On my Google search, the first page of the 77,000,000 responses comes from mostly Christian sources.  The “answers” put forth included “Well, God doesn’t cause suffering, but he allows it” and “Suffering is a way to enter into relationship with God,” and “The message of suffering is that life is hard, but God is good.” That last one especially seems it might be of little comfort when tragedy strikes. 

The best answer I found was one that recognized the compassion and unity that can result from suffering, but also acknowledged that it’s a mystery. Compassion and unity are vital concepts for a fully realized spiritual being, and it’s true that they often seem to rely on crisis and division to act as springboards for their creation. But an omnipotent God could surely find a way to inject my soul with compassion rather than through another’s suffering, right?  Though if no one ever suffered, would we even need compassion?  

Now, in full disclosure, I want to make it clear that I do not have the answer to the question of why God allows suffering. And, I would suggest that you proceed with great caution around anyone who claims to have that answer.  

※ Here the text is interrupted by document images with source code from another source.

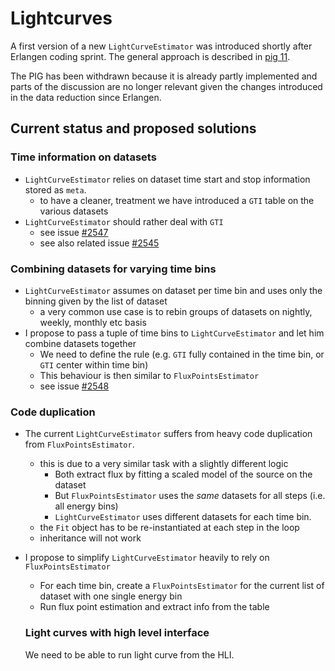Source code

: # Lightcurves

A first version of a new `LightCurveEstimator` was introduced shortly after Erlangen coding sprint. The general approach is described 
in [pig 11](https://docs.gammapy.org/dev/development/pigs/pig-011.html). 

The PIG has been withdrawn because it is already partly implemented and parts of the discussion are no longer relevant given the changes
introduced in the data reduction since Erlangen.

## Current status and proposed solutions

### Time information on datasets
- `LightCurveEstimator` relies on dataset time start and stop information stored as `meta`.
  * to have a cleaner, treatment we have introduced a `GTI` table on the various datasets
- `LightCurveEstimator` should rather deal with `GTI` 
  * see issue [#2547](https://github.com/gammapy/gammapy/issues/2547) 
  * see also related issue [#2545](https://github.com/gammapy/gammapy/issues/2547)

### Combining datasets for varying time bins
- `LightCurveEstimator` assumes on dataset per time bin and uses only the binning given by the list of dataset
  * a very common use case is to rebin groups of datasets on nightly, weekly, monthly etc basis
- I propose to pass a tuple of time bins to `LightCurveEstimator` and let him combine datasets together
  * We need to define the rule (e.g. `GTI` fully contained in the time bin, or `GTI` center within time bin)
  * This behaviour is then similar to `FluxPointsEstimator`
  * see issue [#2548](https://github.com/gammapy/gammapy/issues/2548) 

### Code duplication
- The current `LightCurveEstimator` suffers from heavy code duplication from `FluxPointsEstimator`.
  * this is due to a very similar task with a slightly different logic
    * Both extract flux by fitting a scaled model of the source on the dataset
    * But `FluxPointsEstimator` uses the *same* datasets for all steps (i.e. all energy bins)
    * `LightCurveEstimator` uses different datasets for each time bin.
  * the `Fit` object has to be re-instantiated at each step in the loop
  * inheritance will not work
- I propose to simplify `LightCurveEstimator` heavily to rely on `FluxPointsEstimator`
  * For each time bin, create a `FluxPointsEstimator` for the current list of dataset with one single energy bin
  * Run flux point estimation and extract info from the table 
  
  ### Light curves with high level interface
  
  We need to be able to run light curve from the HLI.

I’ve had a few times of tragedy in my life, and I know that doesn’t make me special. It doesn’t make me different from you, and perhaps it even offers ground where we can meet. I may not know your pain or your story, but here are nine things I do know, and I can only hope they provide comfort, if not insight.

  1. I know that sometimes tragedy brings out the best in us. 
  2. I know that although there may not be an adequate reason we might accept to explain tragedy, no grand purpose birthing a trauma, there can still be great lessons and awareness that come from these events. 
  3. I know that although my pain is real, my pain is not me.  
  4. I know that it’s possible to be on a spiritual journey and be mad at God. In fact, it can be among the most transformative of experiences if we retain just an inkling of faith. A mustard seed, even. 
  5. I know that love is God, and the tragedy of my past is a prime contributor to the degree of love I can bring into another’s place of pain.
  6.  I know that my suffering has created compassion and tenderness and gentleness in me that I’m not sure I would have had otherwise.
  7. I know that, as the Buddhist teacher Jack Kornfield writes, “The question of human suffering is central to the journey of grace and redemption.” 
  8. I know that I would be nowhere without grace and redemption.
  9. I know that awakening to the awareness of our higher Self, our Buddha nature, our Krishna consciousness, our Christ consciousness, can bring freedom.